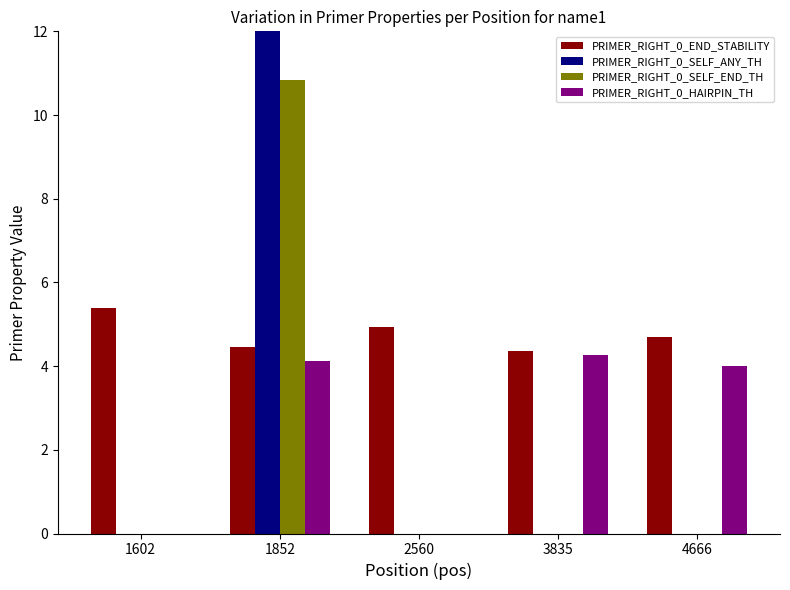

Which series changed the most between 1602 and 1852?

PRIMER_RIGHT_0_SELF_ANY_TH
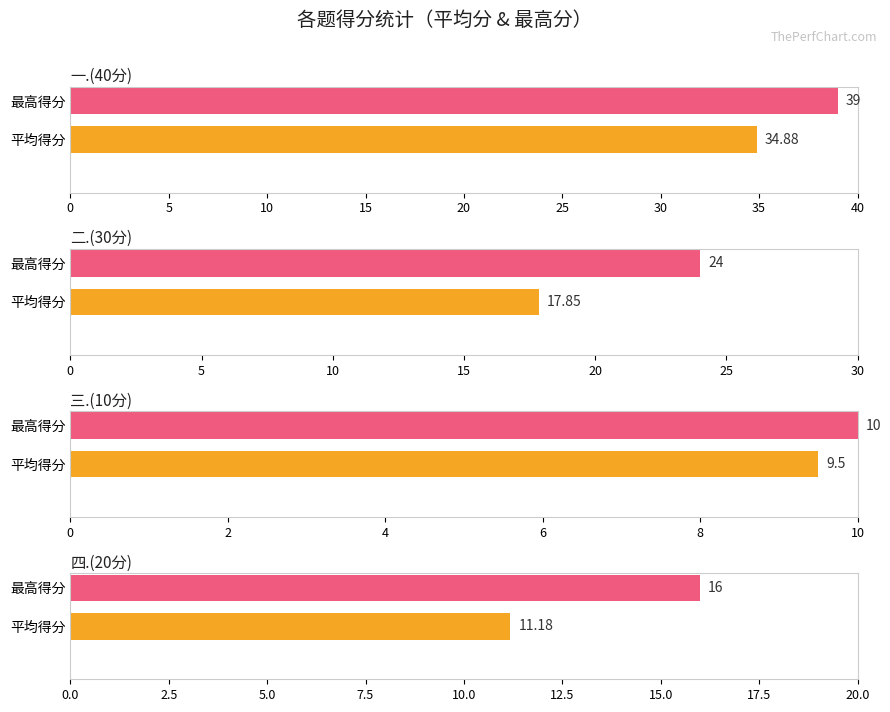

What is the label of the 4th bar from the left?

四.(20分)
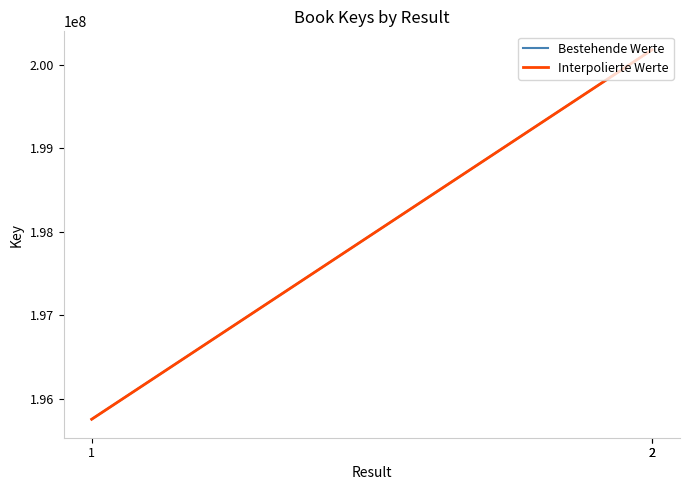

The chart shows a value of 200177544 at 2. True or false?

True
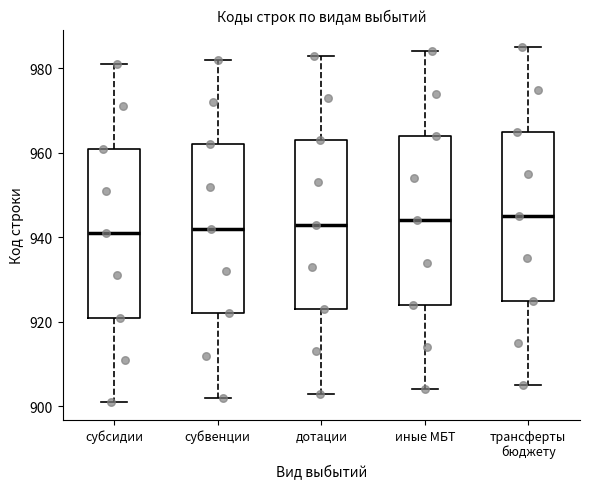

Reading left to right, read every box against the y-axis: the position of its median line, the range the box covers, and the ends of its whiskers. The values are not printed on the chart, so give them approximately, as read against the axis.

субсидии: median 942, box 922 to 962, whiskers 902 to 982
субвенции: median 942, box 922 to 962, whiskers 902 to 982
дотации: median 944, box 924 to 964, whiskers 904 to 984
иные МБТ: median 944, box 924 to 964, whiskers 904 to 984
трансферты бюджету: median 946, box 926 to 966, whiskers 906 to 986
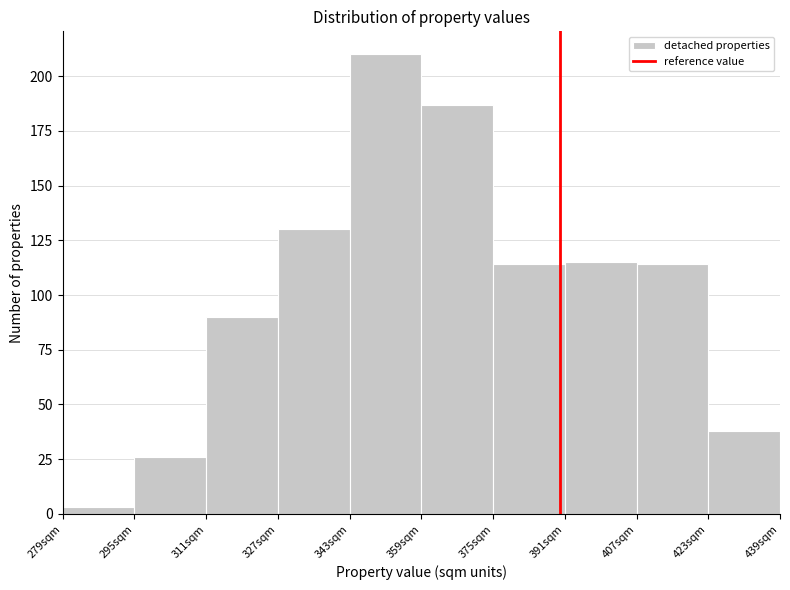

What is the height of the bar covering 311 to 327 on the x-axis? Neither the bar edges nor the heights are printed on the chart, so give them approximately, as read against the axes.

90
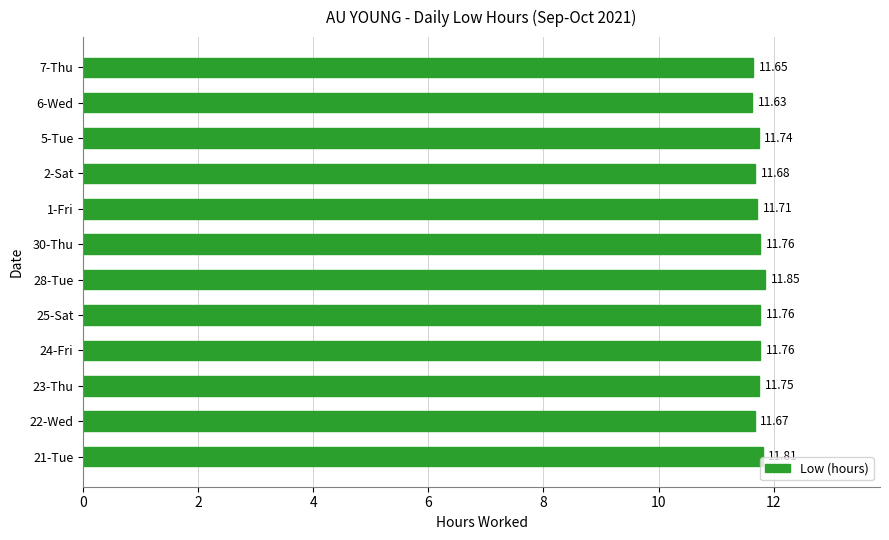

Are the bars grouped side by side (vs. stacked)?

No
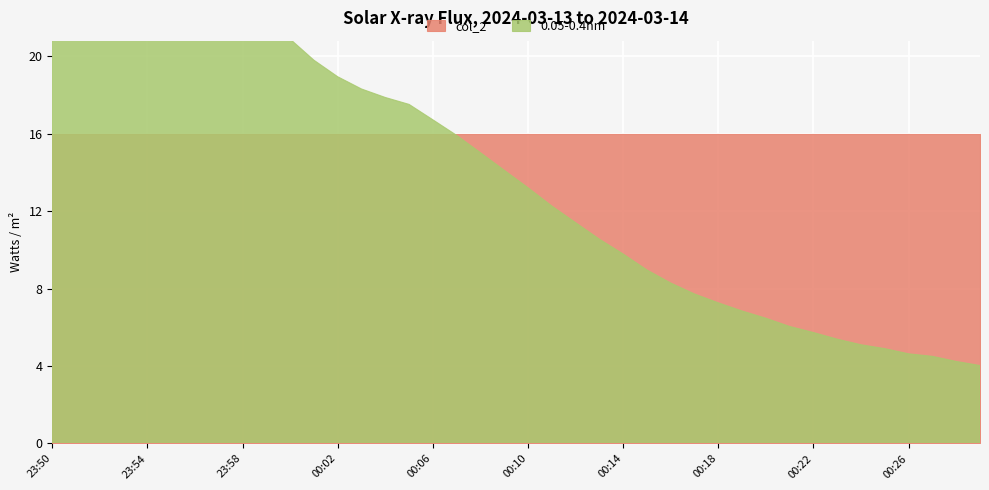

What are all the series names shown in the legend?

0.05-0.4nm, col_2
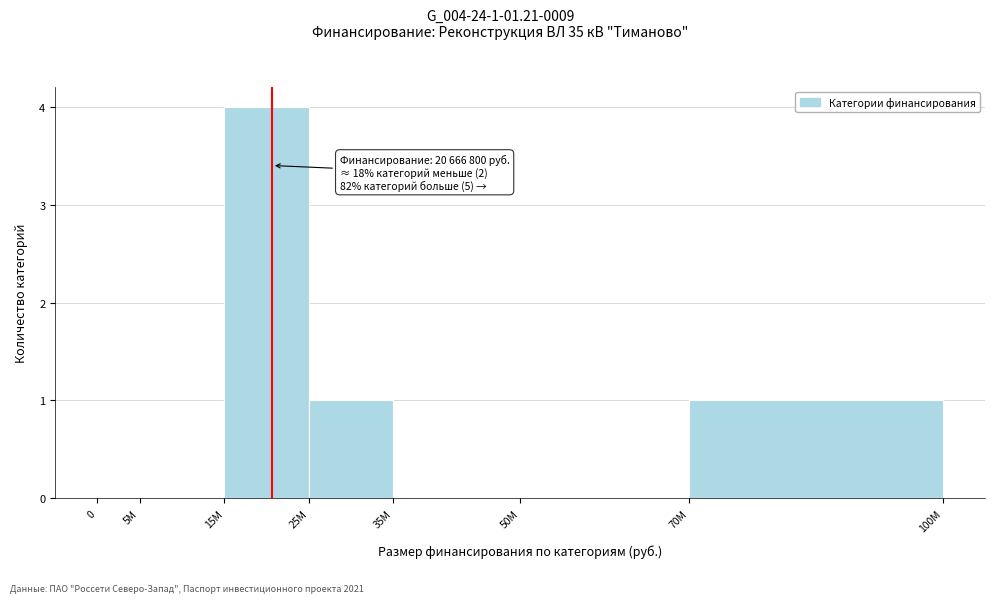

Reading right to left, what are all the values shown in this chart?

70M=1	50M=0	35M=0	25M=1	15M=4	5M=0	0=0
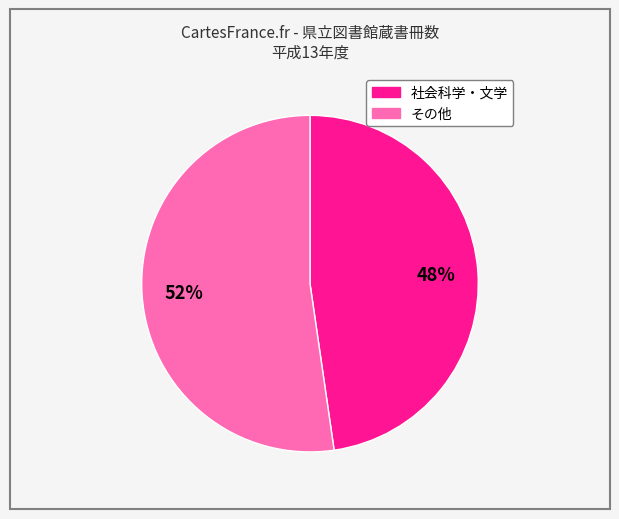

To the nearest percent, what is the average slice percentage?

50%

# # # #

--- The task ---
Rewrite all the records above, replacing "chart" with "graph" everywhere and changing nothing else. Leave out the pictures.

--- Written solution ---
Which series changed the most between 1602 and 1852?

PRIMER_RIGHT_0_SELF_ANY_TH

What is the label of the 4th bar from the left?

四.(20分)

The graph shows a value of 200177544 at 2. True or false?

True

Reading left to right, read every box against the y-axis: the position of its median line, the range the box covers, and the ends of its whiskers. The values are not printed on the graph, so give them approximately, as read against the axis.

субсидии: median 942, box 922 to 962, whiskers 902 to 982
субвенции: median 942, box 922 to 962, whiskers 902 to 982
дотации: median 944, box 924 to 964, whiskers 904 to 984
иные МБТ: median 944, box 924 to 964, whiskers 904 to 984
трансферты бюджету: median 946, box 926 to 966, whiskers 906 to 986

What is the height of the bar covering 311 to 327 on the x-axis? Neither the bar edges nor the heights are printed on the graph, so give them approximately, as read against the axes.

90

Are the bars grouped side by side (vs. stacked)?

No

What are all the series names shown in the legend?

0.05-0.4nm, col_2

Reading right to left, what are all the values shown in this graph?

70M=1	50M=0	35M=0	25M=1	15M=4	5M=0	0=0

To the nearest percent, what is the average slice percentage?

50%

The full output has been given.